> EXERCISE REQUIREMENTS:
Please set out every line of the entries below as a Markdown table with two columns, "No." for the row number and "Text" for the line, and leave out any blank lines.
— START OF MATERIALS PROVIDED —
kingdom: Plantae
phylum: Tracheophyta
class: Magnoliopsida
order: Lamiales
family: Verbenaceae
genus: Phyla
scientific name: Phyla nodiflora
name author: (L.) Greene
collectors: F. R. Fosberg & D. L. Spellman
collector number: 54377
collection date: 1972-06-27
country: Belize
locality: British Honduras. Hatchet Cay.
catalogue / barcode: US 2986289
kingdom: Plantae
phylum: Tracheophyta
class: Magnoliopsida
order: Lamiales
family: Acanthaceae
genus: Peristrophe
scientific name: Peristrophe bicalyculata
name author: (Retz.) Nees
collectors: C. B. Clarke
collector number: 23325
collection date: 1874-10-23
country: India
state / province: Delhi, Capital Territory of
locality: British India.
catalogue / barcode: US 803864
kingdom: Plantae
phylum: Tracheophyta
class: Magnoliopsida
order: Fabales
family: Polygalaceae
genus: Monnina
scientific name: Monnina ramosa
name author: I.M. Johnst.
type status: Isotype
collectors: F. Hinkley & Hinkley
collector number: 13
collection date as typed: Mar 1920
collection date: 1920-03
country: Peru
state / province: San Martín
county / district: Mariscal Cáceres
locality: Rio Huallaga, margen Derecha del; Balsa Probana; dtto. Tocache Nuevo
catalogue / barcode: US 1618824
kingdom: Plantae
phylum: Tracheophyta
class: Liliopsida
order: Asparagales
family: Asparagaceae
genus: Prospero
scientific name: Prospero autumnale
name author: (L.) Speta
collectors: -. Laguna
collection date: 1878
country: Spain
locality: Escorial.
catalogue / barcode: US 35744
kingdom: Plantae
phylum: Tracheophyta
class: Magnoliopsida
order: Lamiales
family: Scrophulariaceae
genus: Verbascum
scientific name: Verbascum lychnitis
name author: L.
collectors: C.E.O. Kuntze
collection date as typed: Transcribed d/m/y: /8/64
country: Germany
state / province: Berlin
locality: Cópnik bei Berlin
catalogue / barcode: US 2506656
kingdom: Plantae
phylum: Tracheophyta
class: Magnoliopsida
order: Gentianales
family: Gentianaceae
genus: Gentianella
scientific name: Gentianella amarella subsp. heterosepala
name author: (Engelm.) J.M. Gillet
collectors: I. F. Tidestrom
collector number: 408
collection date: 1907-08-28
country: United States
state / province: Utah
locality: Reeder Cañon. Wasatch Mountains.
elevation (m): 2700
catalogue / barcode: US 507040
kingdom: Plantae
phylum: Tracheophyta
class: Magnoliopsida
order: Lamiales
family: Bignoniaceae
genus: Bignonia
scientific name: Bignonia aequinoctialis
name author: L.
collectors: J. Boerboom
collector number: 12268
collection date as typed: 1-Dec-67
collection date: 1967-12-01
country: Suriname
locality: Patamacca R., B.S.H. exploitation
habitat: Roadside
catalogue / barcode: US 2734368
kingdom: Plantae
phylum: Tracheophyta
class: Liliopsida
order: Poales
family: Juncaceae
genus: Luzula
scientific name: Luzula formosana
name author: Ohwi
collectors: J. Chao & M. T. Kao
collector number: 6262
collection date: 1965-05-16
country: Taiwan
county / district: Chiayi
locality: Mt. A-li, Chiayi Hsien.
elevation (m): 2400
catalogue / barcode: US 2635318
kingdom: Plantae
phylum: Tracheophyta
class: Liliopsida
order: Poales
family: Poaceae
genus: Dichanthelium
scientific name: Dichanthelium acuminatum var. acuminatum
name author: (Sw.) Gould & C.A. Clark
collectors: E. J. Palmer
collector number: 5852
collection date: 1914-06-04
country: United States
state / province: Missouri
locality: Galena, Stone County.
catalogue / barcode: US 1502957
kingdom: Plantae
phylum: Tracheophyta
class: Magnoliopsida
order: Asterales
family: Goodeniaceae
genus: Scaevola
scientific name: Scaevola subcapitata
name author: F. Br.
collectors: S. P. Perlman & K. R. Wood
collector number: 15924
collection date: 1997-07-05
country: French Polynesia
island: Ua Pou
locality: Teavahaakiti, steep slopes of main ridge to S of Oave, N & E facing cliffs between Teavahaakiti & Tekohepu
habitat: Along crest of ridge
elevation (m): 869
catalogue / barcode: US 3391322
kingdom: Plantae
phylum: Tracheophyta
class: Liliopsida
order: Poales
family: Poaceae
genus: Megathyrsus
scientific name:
— END OF MATERIALS PROVIDED —
> FULL RESPONSE:
| No. | Text |
|---|---|
| 1 | kingdom: Plantae |
| 2 | phylum: Tracheophyta |
| 3 | class: Magnoliopsida |
| 4 | order: Lamiales |
| 5 | family: Verbenaceae |
| 6 | genus: Phyla |
| 7 | scientific name: Phyla nodiflora |
| 8 | name author: (L.) Greene |
| 9 | collectors: F. R. Fosberg & D. L. Spellman |
| 10 | collector number: 54377 |
| 11 | collection date: 1972-06-27 |
| 12 | country: Belize |
| 13 | locality: British Honduras. Hatchet Cay. |
| 14 | catalogue / barcode: US 2986289 |
| 15 | kingdom: Plantae |
| 16 | phylum: Tracheophyta |
| 17 | class: Magnoliopsida |
| 18 | order: Lamiales |
| 19 | family: Acanthaceae |
| 20 | genus: Peristrophe |
| 21 | scientific name: Peristrophe bicalyculata |
| 22 | name author: (Retz.) Nees |
| 23 | collectors: C. B. Clarke |
| 24 | collector number: 23325 |
| 25 | collection date: 1874-10-23 |
| 26 | country: India |
| 27 | state / province: Delhi, Capital Territory of |
| 28 | locality: British India. |
| 29 | catalogue / barcode: US 803864 |
| 30 | kingdom: Plantae |
| 31 | phylum: Tracheophyta |
| 32 | class: Magnoliopsida |
| 33 | order: Fabales |
| 34 | family: Polygalaceae |
| 35 | genus: Monnina |
| 36 | scientific name: Monnina ramosa |
| 37 | name author: I.M. Johnst. |
| 38 | type status: Isotype |
| 39 | collectors: F. Hinkley & Hinkley |
| 40 | collector number: 13 |
| 41 | collection date as typed: Mar 1920 |
| 42 | collection date: 1920-03 |
| 43 | country: Peru |
| 44 | state / province: San Martín |
| 45 | county / district: Mariscal Cáceres |
| 46 | locality: Rio Huallaga, margen Derecha del; Balsa Probana; dtto. Tocache Nuevo |
| 47 | catalogue / barcode: US 1618824 |
| 48 | kingdom: Plantae |
| 49 | phylum: Tracheophyta |
| 50 | class: Liliopsida |
| 51 | order: Asparagales |
| 52 | family: Asparagaceae |
| 53 | genus: Prospero |
| 54 | scientific name: Prospero autumnale |
| 55 | name author: (L.) Speta |
| 56 | collectors: -. Laguna |
| 57 | collection date: 1878 |
| 58 | country: Spain |
| 59 | locality: Escorial. |
| 60 | catalogue / barcode: US 35744 |
| 61 | kingdom: Plantae |
| 62 | phylum: Tracheophyta |
| 63 | class: Magnoliopsida |
| 64 | order: Lamiales |
| 65 | family: Scrophulariaceae |
| 66 | genus: Verbascum |
| 67 | scientific name: Verbascum lychnitis |
| 68 | name author: L. |
| 69 | collectors: C.E.O. Kuntze |
| 70 | collection date as typed: Transcribed d/m/y: /8/64 |
| 71 | country: Germany |
| 72 | state / province: Berlin |
| 73 | locality: Cópnik bei Berlin |
| 74 | catalogue / barcode: US 2506656 |
| 75 | kingdom: Plantae |
| 76 | phylum: Tracheophyta |
| 77 | class: Magnoliopsida |
| 78 | order: Gentianales |
| 79 | family: Gentianaceae |
| 80 | genus: Gentianella |
| 81 | scientific name: Gentianella amarella subsp. heterosepala |
| 82 | name author: (Engelm.) J.M. Gillet |
| 83 | collectors: I. F. Tidestrom |
| 84 | collector number: 408 |
| 85 | collection date: 1907-08-28 |
| 86 | country: United States |
| 87 | state / province: Utah |
| 88 | locality: Reeder Cañon. Wasatch Mountains. |
| 89 | elevation (m): 2700 |
| 90 | catalogue / barcode: US 507040 |
| 91 | kingdom: Plantae |
| 92 | phylum: Tracheophyta |
| 93 | class: Magnoliopsida |
| 94 | order: Lamiales |
| 95 | family: Bignoniaceae |
| 96 | genus: Bignonia |
| 97 | scientific name: Bignonia aequinoctialis |
| 98 | name author: L. |
| 99 | collectors: J. Boerboom |
| 100 | collector number: 12268 |
| 101 | collection date as typed: 1-Dec-67 |
| 102 | collection date: 1967-12-01 |
| 103 | country: Suriname |
| 104 | locality: Patamacca R., B.S.H. exploitation |
| 105 | habitat: Roadside |
| 106 | catalogue / barcode: US 2734368 |
| 107 | kingdom: Plantae |
| 108 | phylum: Tracheophyta |
| 109 | class: Liliopsida |
| 110 | order: Poales |
| 111 | family: Juncaceae |
| 112 | genus: Luzula |
| 113 | scientific name: Luzula formosana |
| 114 | name author: Ohwi |
| 115 | collectors: J. Chao & M. T. Kao |
| 116 | collector number: 6262 |
| 117 | collection date: 1965-05-16 |
| 118 | country: Taiwan |
| 119 | county / district: Chiayi |
| 120 | locality: Mt. A-li, Chiayi Hsien. |
| 121 | elevation (m): 2400 |
| 122 | catalogue / barcode: US 2635318 |
| 123 | kingdom: Plantae |
| 124 | phylum: Tracheophyta |
| 125 | class: Liliopsida |
| 126 | order: Poales |
| 127 | family: Poaceae |
| 128 | genus: Dichanthelium |
| 129 | scientific name: Dichanthelium acuminatum var. acuminatum |
| 130 | name author: (Sw.) Gould & C.A. Clark |
| 131 | collectors: E. J. Palmer |
| 132 | collector number: 5852 |
| 133 | collection date: 1914-06-04 |
| 134 | country: United States |
| 135 | state / province: Missouri |
| 136 | locality: Galena, Stone County. |
| 137 | catalogue / barcode: US 1502957 |
| 138 | kingdom: Plantae |
| 139 | phylum: Tracheophyta |
| 140 | class: Magnoliopsida |
| 141 | order: Asterales |
| 142 | family: Goodeniaceae |
| 143 | genus: Scaevola |
| 144 | scientific name: Scaevola subcapitata |
| 145 | name author: F. Br. |
| 146 | collectors: S. P. Perlman & K. R. Wood |
| 147 | collector number: 15924 |
| 148 | collection date: 1997-07-05 |
| 149 | country: French Polynesia |
| 150 | island: Ua Pou |
| 151 | locality: Teavahaakiti, steep slopes of main ridge to S of Oave, N & E facing cliffs between Teavahaakiti & Tekohepu |
| 152 | habitat: Along crest of ridge |
| 153 | elevation (m): 869 |
| 154 | catalogue / barcode: US 3391322 |
| 155 | kingdom: Plantae |
| 156 | phylum: Tracheophyta |
| 157 | class: Liliopsida |
| 158 | order: Poales |
| 159 | family: Poaceae |
| 160 | genus: Megathyrsus |
| 161 | scientific name: |